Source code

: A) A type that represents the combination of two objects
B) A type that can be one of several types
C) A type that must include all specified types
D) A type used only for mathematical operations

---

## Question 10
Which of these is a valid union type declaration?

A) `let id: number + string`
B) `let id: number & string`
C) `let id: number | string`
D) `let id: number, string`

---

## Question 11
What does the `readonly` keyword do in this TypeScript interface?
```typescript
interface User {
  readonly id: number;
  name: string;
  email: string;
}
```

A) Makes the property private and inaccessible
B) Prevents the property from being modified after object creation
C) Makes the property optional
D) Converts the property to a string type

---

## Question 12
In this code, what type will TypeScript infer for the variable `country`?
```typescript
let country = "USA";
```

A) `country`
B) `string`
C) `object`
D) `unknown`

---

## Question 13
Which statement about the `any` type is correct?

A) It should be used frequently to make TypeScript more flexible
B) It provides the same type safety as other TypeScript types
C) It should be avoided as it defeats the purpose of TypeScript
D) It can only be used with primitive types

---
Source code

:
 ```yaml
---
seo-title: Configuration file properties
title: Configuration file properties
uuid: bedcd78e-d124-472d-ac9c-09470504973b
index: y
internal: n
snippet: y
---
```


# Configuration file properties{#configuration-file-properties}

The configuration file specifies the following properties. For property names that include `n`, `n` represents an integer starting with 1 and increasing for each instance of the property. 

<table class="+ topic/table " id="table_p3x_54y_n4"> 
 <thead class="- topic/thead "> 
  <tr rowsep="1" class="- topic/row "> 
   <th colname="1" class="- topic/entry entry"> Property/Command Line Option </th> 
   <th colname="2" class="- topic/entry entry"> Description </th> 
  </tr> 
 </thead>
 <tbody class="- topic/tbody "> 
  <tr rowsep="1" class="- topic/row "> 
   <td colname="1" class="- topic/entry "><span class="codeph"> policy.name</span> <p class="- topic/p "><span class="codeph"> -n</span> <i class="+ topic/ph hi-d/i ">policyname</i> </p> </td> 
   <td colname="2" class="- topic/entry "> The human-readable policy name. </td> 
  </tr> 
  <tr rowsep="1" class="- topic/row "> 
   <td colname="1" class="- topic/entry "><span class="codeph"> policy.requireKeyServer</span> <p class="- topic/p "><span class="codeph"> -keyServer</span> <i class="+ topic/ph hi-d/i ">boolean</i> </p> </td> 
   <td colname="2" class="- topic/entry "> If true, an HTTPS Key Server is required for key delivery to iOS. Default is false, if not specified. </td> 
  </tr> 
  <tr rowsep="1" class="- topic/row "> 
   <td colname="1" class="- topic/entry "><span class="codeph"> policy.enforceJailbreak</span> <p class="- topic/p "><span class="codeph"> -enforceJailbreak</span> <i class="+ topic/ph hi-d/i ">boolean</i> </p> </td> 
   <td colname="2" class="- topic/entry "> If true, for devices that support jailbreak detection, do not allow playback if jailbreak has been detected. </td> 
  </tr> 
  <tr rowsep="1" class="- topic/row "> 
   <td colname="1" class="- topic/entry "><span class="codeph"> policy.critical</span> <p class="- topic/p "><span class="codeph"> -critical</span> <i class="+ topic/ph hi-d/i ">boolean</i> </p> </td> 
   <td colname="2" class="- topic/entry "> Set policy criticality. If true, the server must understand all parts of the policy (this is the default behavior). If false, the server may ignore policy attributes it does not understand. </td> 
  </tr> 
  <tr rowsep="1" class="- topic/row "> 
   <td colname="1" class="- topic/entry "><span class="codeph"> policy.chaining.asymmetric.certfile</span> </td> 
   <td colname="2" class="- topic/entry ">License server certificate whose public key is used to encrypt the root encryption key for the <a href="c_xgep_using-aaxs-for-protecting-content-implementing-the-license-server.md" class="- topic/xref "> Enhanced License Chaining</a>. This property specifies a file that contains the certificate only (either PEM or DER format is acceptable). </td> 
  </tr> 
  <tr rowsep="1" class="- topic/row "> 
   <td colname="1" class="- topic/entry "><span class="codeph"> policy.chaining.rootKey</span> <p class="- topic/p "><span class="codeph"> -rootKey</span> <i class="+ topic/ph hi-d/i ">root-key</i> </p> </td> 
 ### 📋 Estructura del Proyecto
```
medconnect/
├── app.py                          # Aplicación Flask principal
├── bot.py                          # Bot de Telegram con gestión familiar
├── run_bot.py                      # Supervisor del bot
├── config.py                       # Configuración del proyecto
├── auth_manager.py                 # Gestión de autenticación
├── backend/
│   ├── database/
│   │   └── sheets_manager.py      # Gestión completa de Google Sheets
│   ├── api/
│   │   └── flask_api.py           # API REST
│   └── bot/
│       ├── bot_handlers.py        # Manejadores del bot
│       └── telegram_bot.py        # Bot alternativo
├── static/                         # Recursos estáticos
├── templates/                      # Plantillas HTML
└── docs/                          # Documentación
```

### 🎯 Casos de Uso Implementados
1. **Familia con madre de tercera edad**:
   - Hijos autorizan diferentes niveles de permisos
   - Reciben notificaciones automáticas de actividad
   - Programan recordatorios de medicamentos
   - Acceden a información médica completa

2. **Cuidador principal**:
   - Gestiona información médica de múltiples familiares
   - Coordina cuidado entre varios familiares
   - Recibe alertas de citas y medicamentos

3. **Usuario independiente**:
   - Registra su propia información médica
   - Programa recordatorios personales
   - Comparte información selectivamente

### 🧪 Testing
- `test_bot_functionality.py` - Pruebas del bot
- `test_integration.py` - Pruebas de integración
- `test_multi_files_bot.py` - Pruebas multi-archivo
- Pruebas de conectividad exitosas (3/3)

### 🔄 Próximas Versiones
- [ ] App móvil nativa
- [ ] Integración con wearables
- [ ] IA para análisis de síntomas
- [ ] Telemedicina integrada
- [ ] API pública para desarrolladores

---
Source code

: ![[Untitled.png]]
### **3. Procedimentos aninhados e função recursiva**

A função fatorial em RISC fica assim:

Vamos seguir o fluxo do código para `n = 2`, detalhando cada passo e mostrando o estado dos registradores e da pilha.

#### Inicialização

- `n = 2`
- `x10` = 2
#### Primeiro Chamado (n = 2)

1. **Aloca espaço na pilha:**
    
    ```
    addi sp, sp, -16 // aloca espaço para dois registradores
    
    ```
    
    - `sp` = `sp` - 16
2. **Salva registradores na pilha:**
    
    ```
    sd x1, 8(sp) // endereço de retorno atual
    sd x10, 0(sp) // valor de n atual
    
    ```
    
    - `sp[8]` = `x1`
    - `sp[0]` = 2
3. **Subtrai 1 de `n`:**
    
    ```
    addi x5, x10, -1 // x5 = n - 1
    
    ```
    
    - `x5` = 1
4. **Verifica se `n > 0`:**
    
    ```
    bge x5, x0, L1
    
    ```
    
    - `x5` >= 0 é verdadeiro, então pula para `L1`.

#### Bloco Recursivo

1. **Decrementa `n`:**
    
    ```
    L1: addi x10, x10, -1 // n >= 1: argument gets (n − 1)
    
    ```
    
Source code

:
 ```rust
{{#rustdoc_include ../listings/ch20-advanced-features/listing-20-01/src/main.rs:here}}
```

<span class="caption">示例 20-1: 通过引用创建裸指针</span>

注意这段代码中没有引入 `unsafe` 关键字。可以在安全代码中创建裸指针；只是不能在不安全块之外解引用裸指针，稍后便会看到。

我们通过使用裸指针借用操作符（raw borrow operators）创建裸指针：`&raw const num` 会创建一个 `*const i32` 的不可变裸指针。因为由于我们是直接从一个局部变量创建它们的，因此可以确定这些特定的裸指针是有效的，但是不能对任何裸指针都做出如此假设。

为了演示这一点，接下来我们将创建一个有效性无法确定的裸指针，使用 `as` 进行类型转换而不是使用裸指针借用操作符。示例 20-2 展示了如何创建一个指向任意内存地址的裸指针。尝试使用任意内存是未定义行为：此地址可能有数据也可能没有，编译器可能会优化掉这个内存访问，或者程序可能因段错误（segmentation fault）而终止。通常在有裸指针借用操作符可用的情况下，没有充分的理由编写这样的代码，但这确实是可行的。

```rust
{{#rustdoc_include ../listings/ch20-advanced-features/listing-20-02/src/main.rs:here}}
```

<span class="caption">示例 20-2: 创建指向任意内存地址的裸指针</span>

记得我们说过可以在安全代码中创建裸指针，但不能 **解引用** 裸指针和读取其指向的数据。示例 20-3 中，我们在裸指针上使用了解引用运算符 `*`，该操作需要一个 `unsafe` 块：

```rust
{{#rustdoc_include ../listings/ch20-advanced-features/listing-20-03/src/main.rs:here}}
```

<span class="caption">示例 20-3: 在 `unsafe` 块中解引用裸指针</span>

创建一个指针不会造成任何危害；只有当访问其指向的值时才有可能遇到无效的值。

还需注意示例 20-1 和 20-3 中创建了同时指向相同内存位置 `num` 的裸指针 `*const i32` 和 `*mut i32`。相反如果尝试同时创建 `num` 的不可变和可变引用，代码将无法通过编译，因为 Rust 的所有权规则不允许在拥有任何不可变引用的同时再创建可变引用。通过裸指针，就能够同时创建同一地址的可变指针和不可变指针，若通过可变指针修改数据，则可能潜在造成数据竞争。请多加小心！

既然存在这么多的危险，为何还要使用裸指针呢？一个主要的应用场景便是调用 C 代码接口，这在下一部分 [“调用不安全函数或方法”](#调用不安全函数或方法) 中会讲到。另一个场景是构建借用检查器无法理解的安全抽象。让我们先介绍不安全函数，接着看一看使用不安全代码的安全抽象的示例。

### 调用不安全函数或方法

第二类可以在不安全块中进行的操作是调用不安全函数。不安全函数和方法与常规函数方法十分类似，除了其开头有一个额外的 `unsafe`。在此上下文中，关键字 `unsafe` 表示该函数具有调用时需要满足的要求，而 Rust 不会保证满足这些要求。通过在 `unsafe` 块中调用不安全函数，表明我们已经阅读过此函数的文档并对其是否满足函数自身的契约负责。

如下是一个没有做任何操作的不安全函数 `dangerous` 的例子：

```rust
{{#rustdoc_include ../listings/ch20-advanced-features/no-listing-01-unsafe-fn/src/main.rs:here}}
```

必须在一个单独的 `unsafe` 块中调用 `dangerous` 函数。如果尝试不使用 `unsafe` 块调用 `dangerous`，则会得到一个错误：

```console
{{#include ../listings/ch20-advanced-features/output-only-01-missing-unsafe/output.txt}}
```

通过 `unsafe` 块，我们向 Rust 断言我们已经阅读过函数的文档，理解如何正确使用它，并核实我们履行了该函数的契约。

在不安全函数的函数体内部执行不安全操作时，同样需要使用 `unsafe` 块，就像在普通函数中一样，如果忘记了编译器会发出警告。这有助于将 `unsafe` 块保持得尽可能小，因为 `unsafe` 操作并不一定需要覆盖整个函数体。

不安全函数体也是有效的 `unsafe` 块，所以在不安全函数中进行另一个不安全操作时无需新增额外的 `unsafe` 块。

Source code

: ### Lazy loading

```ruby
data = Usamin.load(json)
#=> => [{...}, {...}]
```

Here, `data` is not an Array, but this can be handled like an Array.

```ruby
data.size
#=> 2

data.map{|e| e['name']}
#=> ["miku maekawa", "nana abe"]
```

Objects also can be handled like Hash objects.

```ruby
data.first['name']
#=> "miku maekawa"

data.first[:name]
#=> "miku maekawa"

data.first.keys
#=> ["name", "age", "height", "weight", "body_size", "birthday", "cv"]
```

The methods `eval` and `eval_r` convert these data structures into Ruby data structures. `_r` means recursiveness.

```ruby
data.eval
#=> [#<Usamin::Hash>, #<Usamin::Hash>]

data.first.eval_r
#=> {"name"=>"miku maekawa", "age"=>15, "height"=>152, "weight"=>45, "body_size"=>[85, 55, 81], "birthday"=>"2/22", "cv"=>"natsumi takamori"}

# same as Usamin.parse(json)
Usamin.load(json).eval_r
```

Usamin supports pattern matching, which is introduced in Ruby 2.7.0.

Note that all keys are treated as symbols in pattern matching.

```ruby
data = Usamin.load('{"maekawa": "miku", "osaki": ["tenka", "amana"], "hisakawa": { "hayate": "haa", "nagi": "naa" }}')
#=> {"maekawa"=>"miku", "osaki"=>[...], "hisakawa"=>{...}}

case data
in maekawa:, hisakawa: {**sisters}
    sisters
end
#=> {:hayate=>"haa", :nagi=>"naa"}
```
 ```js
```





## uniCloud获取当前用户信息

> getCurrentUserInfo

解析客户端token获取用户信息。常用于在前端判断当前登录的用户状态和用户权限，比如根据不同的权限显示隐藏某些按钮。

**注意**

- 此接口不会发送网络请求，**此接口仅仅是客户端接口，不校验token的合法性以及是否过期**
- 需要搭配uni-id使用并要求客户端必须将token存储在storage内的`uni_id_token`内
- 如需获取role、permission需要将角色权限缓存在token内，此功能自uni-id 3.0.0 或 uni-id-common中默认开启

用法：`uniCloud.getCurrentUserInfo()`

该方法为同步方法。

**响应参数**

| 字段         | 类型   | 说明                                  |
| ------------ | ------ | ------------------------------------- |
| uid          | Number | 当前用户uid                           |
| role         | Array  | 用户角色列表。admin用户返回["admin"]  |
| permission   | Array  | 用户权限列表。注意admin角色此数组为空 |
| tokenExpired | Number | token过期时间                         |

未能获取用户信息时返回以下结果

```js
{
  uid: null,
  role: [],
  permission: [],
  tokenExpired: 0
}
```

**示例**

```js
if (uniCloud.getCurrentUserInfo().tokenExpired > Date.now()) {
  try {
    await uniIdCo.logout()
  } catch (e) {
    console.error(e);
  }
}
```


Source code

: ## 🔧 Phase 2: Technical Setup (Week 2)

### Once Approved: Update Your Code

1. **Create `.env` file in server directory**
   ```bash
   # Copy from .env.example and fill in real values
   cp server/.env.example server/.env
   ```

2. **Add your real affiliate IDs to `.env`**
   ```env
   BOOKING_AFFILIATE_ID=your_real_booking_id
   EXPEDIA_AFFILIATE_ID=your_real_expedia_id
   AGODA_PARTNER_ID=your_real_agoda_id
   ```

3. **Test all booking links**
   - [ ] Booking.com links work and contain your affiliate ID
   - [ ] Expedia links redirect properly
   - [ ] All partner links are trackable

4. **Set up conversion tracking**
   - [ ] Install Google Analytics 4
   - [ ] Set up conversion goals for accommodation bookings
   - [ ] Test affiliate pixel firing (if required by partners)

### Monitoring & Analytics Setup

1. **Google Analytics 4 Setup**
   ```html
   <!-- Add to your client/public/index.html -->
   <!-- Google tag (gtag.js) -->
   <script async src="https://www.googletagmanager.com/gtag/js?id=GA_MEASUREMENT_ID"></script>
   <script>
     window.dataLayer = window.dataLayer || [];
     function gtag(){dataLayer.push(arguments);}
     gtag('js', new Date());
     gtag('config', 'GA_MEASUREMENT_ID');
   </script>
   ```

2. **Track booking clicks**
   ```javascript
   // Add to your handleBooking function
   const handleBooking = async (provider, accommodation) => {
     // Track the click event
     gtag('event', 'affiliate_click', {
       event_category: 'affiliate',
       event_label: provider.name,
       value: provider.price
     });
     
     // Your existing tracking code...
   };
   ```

**What is being asked:**
Please write out the material word for word from its first line through the line holding "Which statement about", including both, and no line past it.

**Response to the task:**
Source code

: A) A type that represents the combination of two objects
B) A type that can be one of several types
C) A type that must include all specified types
D) A type used only for mathematical operations

---

## Question 10
Which of these is a valid union type declaration?

A) `let id: number + string`
B) `let id: number & string`
C) `let id: number | string`
D) `let id: number, string`

---

## Question 11
What does the `readonly` keyword do in this TypeScript interface?
```typescript
interface User {
  readonly id: number;
  name: string;
  email: string;
}
```

A) Makes the property private and inaccessible
B) Prevents the property from being modified after object creation
C) Makes the property optional
D) Converts the property to a string type

---

## Question 12
In this code, what type will TypeScript infer for the variable `country`?
```typescript
let country = "USA";
```

A) `country`
B) `string`
C) `object`
D) `unknown`

---

## Question 13
Which statement about the `any` type is correct?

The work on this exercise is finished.